**Selected passage:**
Pflaumen © Samantha Groenestyn (oil on linen)

Pflaumen © Samantha Groenestyn (oil on linen)

There have always been things too profound to express, and humanity has always sought ways to grapple with these elusive, ineffable thoughts. Whether through religion, philosophy or art, we have spent sleepless nights labouring over the questions we cannot quite articulate, the chains of reasoning we cannot quite lay out systematically, the conclusions which evade us as fog resists our grasp. Wittgenstein (in Sontag 1969: XII) says that ‘everything that can be thought at all can be thought clearly. Everything that can be said at all can be said clearly. But not everything that can be thought can be said.’

And so, argues Susan Sontag (1969: XIII), ‘the artist issues his own call for a revision of language.’ The artist invites—‘administers,’ even—silence. The artist acts in the face of ‘the habits of lifeless, static verbalisation, presenting models of “sensual speech”.’ So much is said, and yet so little gained by this cacophony. And so much more is lost: for all our eloquence, our senses are blunted. With painful accuracy, Sontag (1969: XIII) writes: ‘We lack words, and we have too many of them.’ Words fail to get at what we really want to illuminate: they prove themselves crude, but in their desperately mounting explanations and arguments they bathe us in an unbearable busyness, ‘inviting a hyperactivity of consciousness … which actively deadens the mind and blunts the senses.’

Birnen © Samantha Groenestyn (oil on linen)

**Objective A:**
Echo, word for word, the part of the essay on art and language that opens with the words containing "And so, argues" and closes with "Birnen © Samantha Groenestyn (oil on linen)".

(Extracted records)

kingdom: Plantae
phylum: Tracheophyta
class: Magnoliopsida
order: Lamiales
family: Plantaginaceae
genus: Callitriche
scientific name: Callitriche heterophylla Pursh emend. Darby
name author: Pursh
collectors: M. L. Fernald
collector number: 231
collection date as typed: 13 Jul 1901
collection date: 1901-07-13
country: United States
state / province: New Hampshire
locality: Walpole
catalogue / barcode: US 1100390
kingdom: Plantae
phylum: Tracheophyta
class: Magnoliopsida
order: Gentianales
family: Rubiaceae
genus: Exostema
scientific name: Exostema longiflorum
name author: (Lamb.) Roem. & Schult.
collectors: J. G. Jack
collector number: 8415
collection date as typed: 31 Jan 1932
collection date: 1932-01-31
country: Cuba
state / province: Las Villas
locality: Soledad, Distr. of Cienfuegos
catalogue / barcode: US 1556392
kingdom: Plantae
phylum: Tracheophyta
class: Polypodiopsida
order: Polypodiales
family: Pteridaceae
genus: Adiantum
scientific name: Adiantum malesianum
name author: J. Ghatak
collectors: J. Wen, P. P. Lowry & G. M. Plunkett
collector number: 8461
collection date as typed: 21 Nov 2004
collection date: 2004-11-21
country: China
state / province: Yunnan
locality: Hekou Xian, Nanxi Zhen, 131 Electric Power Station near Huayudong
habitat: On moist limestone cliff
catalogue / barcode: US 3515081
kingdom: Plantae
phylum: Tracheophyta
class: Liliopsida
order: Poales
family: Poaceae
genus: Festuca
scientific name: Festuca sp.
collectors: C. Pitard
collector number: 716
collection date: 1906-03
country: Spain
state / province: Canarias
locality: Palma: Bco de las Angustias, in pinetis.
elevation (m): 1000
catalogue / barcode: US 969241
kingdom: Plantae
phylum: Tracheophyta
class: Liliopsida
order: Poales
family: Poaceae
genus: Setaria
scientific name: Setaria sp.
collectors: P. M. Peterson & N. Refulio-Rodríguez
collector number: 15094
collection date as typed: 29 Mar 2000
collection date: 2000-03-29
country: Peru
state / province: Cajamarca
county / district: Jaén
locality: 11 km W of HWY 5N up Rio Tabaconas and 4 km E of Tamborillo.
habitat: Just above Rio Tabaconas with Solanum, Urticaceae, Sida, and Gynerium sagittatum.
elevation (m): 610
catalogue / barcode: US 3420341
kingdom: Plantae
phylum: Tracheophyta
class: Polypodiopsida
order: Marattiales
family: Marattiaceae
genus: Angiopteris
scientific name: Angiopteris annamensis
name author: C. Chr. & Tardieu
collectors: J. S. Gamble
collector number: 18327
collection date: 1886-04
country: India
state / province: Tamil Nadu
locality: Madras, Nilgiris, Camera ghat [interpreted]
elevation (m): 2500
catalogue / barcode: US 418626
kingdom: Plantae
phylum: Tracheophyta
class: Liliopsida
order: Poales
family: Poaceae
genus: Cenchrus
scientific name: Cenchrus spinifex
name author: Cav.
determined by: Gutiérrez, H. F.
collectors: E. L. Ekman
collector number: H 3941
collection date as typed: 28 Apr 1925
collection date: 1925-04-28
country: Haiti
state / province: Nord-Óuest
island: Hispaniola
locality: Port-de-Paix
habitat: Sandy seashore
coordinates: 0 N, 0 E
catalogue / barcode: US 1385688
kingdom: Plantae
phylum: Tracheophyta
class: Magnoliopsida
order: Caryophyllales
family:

**Objective B:**
Duplicate, unchanged, the part of the records that opens with the line containing "locality: Madras, Nilgiris, Camera" and closes with the line containing "determined by: Gutiérrez, H. F.", including both of those lines.

**Reply A:**
And so, argues Susan Sontag (1969: XIII), ‘the artist issues his own call for a revision of language.’ The artist invites—‘administers,’ even—silence. The artist acts in the face of ‘the habits of lifeless, static verbalisation, presenting models of “sensual speech”.’ So much is said, and yet so little gained by this cacophony. And so much more is lost: for all our eloquence, our senses are blunted. With painful accuracy, Sontag (1969: XIII) writes: ‘We lack words, and we have too many of them.’ Words fail to get at what we really want to illuminate: they prove themselves crude, but in their desperately mounting explanations and arguments they bathe us in an unbearable busyness, ‘inviting a hyperactivity of consciousness … which actively deadens the mind and blunts the senses.’

Birnen © Samantha Groenestyn (oil on linen)

**Reply B:**
locality: Madras, Nilgiris, Camera ghat [interpreted]
elevation (m): 2500
catalogue / barcode: US 418626
kingdom: Plantae
phylum: Tracheophyta
class: Liliopsida
order: Poales
family: Poaceae
genus: Cenchrus
scientific name: Cenchrus spinifex
name author: Cav.
determined by: Gutiérrez, H. F.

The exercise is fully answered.